Однако опытом истории, не без подсказки “ученых” советников, решил на опережение воспользоваться сам президент, выступая основателем новой религии — “башизма”, суть которой заключается в том, что это единственно верное “учение”, будто воплощенное в еще не созданной книге “Рухнама”, а ее основатель — Сапармурат Ниязов — “посланник Аллаха на земле”, которого еще наделяют званием Тангры — Бог (так называли язычники сверхъестественное существо, обитающее на небе). Словом, он един в двух лицах — “пророк” и “бог”. Главное, “баши” уверен, что именно он пришел на смену пророку Мухаммеду. Сказано же в хадисах, откровениях Мухаммеда, что пророком может объявить себя любой смертный, жертвующий собой ради народа. А ему, как говорится, сам Бог велел.

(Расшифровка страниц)
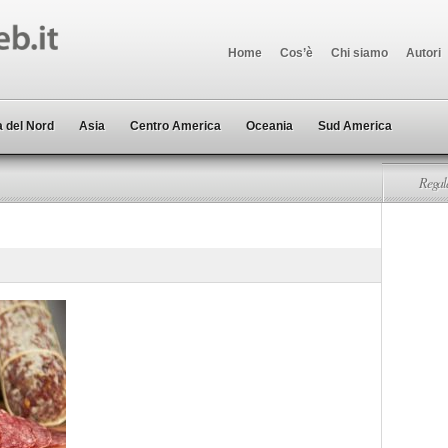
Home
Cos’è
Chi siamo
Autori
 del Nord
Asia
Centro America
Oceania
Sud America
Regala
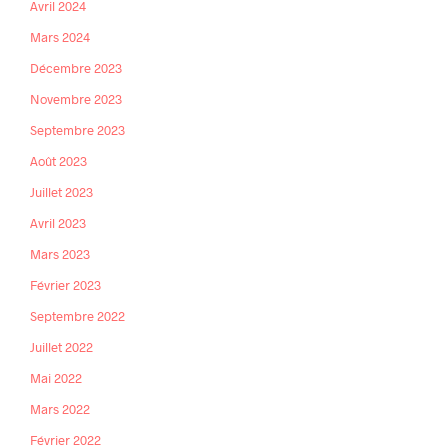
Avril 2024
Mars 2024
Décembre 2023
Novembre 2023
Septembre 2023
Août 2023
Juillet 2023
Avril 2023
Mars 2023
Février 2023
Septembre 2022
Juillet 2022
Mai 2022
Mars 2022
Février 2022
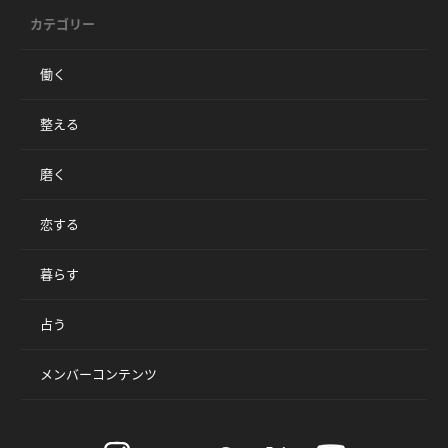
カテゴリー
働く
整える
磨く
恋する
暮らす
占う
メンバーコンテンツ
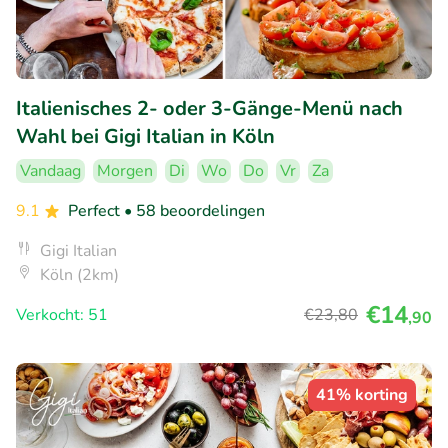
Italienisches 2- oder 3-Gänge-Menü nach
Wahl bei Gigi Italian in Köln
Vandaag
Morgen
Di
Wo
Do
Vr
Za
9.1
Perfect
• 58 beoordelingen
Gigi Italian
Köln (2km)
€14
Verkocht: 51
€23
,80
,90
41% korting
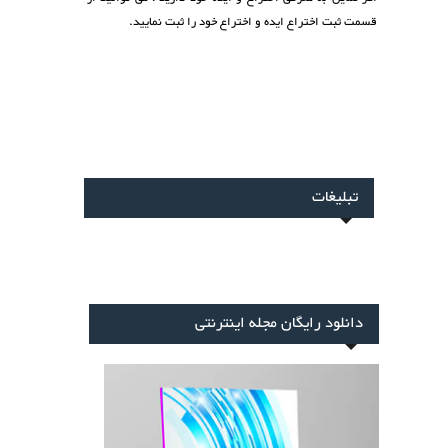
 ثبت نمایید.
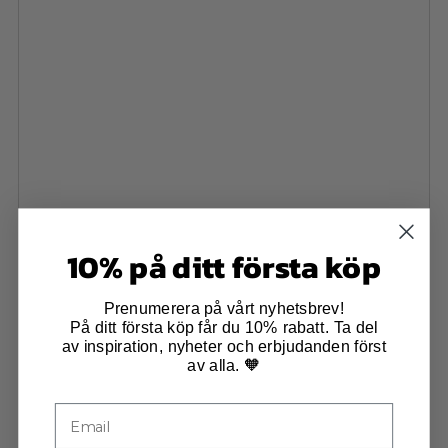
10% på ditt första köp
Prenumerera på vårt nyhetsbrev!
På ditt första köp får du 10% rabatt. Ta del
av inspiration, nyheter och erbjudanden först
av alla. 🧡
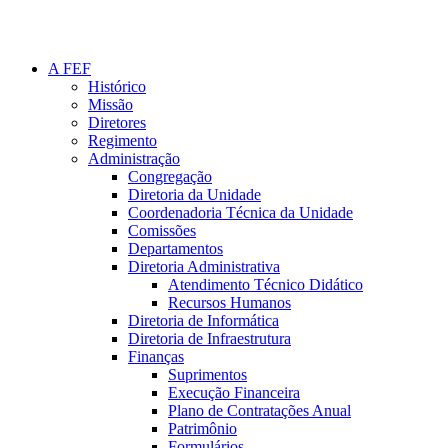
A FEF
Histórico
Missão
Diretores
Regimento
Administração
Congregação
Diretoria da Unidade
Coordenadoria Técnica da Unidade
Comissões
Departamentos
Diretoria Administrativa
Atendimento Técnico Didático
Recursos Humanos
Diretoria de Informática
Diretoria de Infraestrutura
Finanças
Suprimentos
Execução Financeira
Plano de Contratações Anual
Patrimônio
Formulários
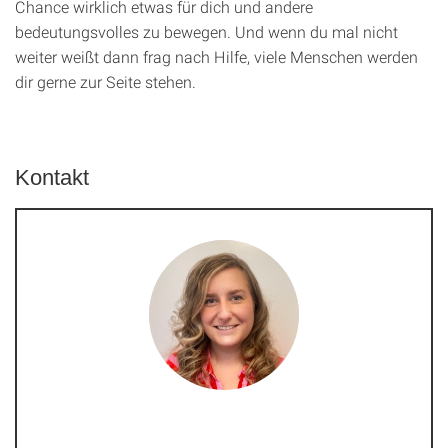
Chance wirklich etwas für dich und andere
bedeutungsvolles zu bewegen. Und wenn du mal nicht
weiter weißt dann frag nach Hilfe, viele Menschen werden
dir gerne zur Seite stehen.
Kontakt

**Задания**
**1.** Ответьте по фрагменту текста о «башизме» на вопросы:
(a) Как называется книга, в которой будто бы воплощено «учение» новой религии?
(b) Каким званием, помимо «посланника Аллаха на земле», наделяют основателя этой религии?
(c) На смену какому пророку, по уверенности «баши», пришел именно он?
**2.** Определите, согласуются ли с фрагментом текста о «башизме» следующие утверждения; к каждому ответу «да» или «нет» приведите решающие слова фрагмента дословной цитатой.
(a) Книга «Рухнама» уже создана.
(b) В хадисах сказано, что пророком может объявить себя любой смертный, жертвующий собой ради народа.
(c) Словом Тангры язычники называли сверхъестественное существо, обитающее под землей.

**Ответы на задания**
**1.**
(a) «Рухнама».
(b) Званием Тангры — Бог.
(c) Пророку Мухаммеду.

**2.**
(a) Нет: «в еще не созданной книге “Рухнама”».
(b) Да: «Сказано же в хадисах, откровениях Мухаммеда, что пророком может объявить себя любой смертный, жертвующий собой ради народа».
(c) Нет: «так называли язычники сверхъестественное существо, обитающее на небе».